Leray Aymeric, Riquet Franck B, Richard Elodie, Spriet Corentin, Trinel Dave, Héliot Laurent
Interdisciplinary Research Institute, Science and Technology University of Lille, 1 rue du Prof. Calmette, Lille Cedex, France.
Microsc Res Tech. 2009 May;72(5):371-9. doi: 10.1002/jemt.20665.
Frequency-domain fluorescence lifetime imaging microscopy (FLIM) has become a commonly used technique to measure lifetimes in biological systems. However, lifetime measurements are strongly dependent on numerous experimental parameters. Here, we describe a complete calibration and characterization of a FLIM system and suggest parameter optimization for minimizing measurement errors during acquisition. We used standard fluorescent molecules and reference biological samples, exhibiting both single and multiple lifetime components, to calibrate and evaluate our frequency domain FLIM system. We identify several sources of lifetime precision degradation that may occur in FLIM measurements. Following a rigorous calibration of the system and a careful optimization of the acquisition parameters, we demonstrate fluorescence lifetime measurements accuracy and reliability. In addition, we show its potential on living cells by visualizing FRET in CHO cells. The proposed calibration and optimization protocol is suitable for the measurement of multiple lifetime components sample and is applicable to any frequency domain FLIM system. Using this method on our FLIM microscope enabled us to obtain the best fluorescence lifetime precision accessible with such a system.
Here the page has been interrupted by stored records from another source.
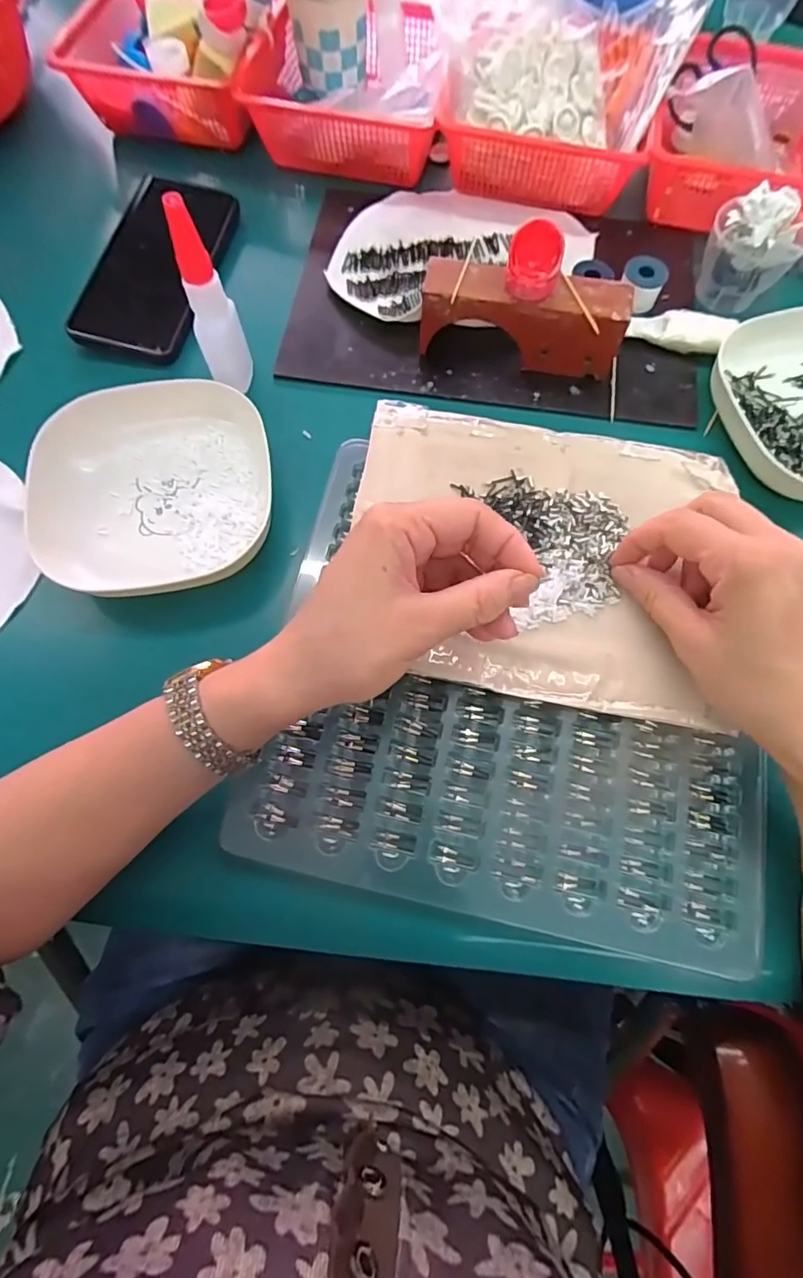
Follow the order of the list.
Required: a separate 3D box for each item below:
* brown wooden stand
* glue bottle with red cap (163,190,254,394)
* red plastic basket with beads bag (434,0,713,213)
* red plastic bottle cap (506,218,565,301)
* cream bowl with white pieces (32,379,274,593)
[{"bbox_3d":[0.082,-0.214,0.358,0.131,0.052,0.032,12,71,3],"label":"brown wooden stand"},{"bbox_3d":[-0.115,-0.196,0.316,0.022,0.107,0.030,10,71,3],"label":"glue bottle with red cap"},{"bbox_3d":[0.123,-0.420,0.407,0.162,0.080,0.138,15,71,4],"label":"red plastic basket with beads bag"},{"bbox_3d":[0.082,-0.230,0.322,0.031,0.029,0.027,14,71,4],"label":"red plastic bottle cap"},{"bbox_3d":[-0.153,-0.096,0.326,0.133,0.028,0.137,-9,71,-4],"label":"cream bowl with white pieces"}]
频域荧光寿命成像显微镜(FLIM)已成为测量生物系统中荧光寿命的常用技术。然而,寿命测量强烈依赖于众多实验参数。在此,我们描述了一个FLIM系统的完整校准和特性分析,并提出了参数优化方法,以在采集过程中最小化测量误差。我们使用标准荧光分子和具有单寿命及多寿命成分的参考生物样品,来校准和评估我们的频域FLIM系统。我们识别出了FLIM测量中可能出现的几个导致寿命精度下降的来源。在对系统进行严格校准并仔细优化采集参数后,我们展示了荧光寿命测量的准确性和可靠性。此外,我们通过在CHO细胞中可视化荧光共振能量转移(FRET)展示了其在活细胞中的潜力。所提出的校准和优化方案适用于测量具有多寿命成分的样品,并且适用于任何频域FLIM系统。在我们的FLIM显微镜上使用这种方法使我们能够获得该系统所能达到的最佳荧光寿命精度。